In the remote cluster, we provide the Role that has the static set of apiGroups we'd like agent to be able to manage in the remote cluster. There could be a controller that is separately installed and it could add new apiGroups as they appear as InfrastructurePublications in the remote cluster.

Agent as an Executable for VMs

Instead of remote cluster, a VM can also use the infrastructure services that the central cluster exposes. A different version of the agent could sync the secrets to a file in the VM that can be used as credential file for VM workloads. Maybe a small api-server shipped with that agent binary for requirement requests?

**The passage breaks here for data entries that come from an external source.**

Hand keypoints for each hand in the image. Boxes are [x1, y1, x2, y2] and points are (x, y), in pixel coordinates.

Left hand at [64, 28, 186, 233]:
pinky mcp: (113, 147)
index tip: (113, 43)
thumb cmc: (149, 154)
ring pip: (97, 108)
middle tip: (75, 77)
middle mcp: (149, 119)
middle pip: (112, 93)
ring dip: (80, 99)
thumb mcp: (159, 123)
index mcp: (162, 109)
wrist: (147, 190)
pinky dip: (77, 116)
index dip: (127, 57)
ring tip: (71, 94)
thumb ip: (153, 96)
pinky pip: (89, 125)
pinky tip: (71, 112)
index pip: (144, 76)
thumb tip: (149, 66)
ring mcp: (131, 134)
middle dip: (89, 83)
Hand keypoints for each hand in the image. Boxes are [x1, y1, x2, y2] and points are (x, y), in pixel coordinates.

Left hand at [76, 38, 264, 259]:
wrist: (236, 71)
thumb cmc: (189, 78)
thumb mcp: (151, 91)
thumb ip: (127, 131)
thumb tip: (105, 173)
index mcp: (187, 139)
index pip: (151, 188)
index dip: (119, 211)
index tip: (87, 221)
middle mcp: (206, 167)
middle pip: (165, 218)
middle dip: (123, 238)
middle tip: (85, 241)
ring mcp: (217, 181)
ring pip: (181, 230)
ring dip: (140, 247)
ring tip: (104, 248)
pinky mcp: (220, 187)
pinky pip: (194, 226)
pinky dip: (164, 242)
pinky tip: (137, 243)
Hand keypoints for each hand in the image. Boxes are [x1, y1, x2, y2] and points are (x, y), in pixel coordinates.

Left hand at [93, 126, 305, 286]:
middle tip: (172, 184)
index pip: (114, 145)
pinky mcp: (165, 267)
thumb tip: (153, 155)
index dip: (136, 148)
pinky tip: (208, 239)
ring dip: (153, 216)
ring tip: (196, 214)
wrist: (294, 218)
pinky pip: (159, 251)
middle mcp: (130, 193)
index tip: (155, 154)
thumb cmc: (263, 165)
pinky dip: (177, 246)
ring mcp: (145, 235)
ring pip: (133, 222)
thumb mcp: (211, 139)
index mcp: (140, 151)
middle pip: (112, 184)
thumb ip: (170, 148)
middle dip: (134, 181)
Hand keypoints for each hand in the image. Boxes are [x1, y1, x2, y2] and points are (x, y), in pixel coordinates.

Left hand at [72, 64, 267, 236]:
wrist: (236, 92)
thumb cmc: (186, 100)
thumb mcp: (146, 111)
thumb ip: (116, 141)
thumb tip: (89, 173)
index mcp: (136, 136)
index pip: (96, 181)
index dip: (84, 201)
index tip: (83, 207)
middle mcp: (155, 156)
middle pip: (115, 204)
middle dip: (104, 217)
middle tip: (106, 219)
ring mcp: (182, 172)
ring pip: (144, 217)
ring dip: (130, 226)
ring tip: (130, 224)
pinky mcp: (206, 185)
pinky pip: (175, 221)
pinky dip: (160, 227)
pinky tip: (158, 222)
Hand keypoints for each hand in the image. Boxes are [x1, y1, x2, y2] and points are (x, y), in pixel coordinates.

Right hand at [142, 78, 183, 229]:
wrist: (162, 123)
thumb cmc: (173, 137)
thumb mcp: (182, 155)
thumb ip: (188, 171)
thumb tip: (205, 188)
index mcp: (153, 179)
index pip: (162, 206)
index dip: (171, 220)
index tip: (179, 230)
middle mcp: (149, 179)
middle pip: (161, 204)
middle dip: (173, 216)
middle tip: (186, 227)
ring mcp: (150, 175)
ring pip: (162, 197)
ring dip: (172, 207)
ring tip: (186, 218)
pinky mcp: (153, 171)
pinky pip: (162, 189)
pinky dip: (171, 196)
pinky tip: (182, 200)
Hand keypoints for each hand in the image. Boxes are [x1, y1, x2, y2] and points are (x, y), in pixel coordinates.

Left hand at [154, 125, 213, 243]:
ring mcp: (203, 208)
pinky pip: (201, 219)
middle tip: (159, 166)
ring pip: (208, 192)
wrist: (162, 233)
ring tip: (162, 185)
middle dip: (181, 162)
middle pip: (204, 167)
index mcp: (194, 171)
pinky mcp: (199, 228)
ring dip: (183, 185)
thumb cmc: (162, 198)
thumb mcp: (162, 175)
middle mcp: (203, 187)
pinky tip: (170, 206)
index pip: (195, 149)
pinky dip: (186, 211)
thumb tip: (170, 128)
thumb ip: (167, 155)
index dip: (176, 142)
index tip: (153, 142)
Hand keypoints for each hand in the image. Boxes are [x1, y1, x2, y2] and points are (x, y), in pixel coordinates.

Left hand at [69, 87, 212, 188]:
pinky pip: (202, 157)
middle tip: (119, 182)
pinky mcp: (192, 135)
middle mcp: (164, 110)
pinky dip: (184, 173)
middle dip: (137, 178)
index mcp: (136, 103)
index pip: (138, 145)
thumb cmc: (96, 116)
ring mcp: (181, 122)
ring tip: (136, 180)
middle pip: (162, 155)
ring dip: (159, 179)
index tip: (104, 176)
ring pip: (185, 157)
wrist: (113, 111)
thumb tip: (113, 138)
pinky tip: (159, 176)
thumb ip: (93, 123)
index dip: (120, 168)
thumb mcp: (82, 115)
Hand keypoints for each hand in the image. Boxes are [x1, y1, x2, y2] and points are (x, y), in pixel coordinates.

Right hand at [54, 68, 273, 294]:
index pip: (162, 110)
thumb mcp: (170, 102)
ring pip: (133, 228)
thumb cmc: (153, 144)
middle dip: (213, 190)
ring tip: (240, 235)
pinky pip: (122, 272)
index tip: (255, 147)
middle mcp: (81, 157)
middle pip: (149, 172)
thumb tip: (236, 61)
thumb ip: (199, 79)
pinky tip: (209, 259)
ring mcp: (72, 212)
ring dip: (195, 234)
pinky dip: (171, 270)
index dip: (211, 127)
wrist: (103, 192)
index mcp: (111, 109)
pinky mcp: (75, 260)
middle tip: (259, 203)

Admission Webhook to Reject Conflicts

In the current design, if you configured the default namespace with the agent, then it's possible to have conflicts; foo requirement in default namespace can conflict with foo requirement in special namespace since both of them will be rolled up to a single default namespace in the central cluster. In such cases, the agent rejects syncing the second one and writes about the conflict to the status of the resource. However, an admission webhook could check the conflict and reject the creation altogether immediately.

Alternatives Considered

Improving KubernetesApplication

We could make it a lower level component with no scheduling and have the Crossplane CLI to do some smart conversions of the input YAML. Though that approach is still subject to the problems of KubernetesApplication that are inherently caused by template propagation.

Remove Pod Controller

We could disable pod controller (or have a custom api-server with no pod controller, shipped via Crossplane) and sync the Pods in the local cluster to the configured remote cluster. This option seems possible but the indirection could result in increased complexity and also propagation of native types could result in similar problems we had with templates in KubernetesApplication

Webhook to Convert to KubernetesApplication

A webhook to convert the native types to KubernetesApplication during creation could be possible but it's risky to enter one thing but end up with another thing in the cluster. It's essentially putting an abstraction on top of all api-server calls and it has to ignore some types that need to be in local cluster like requirements.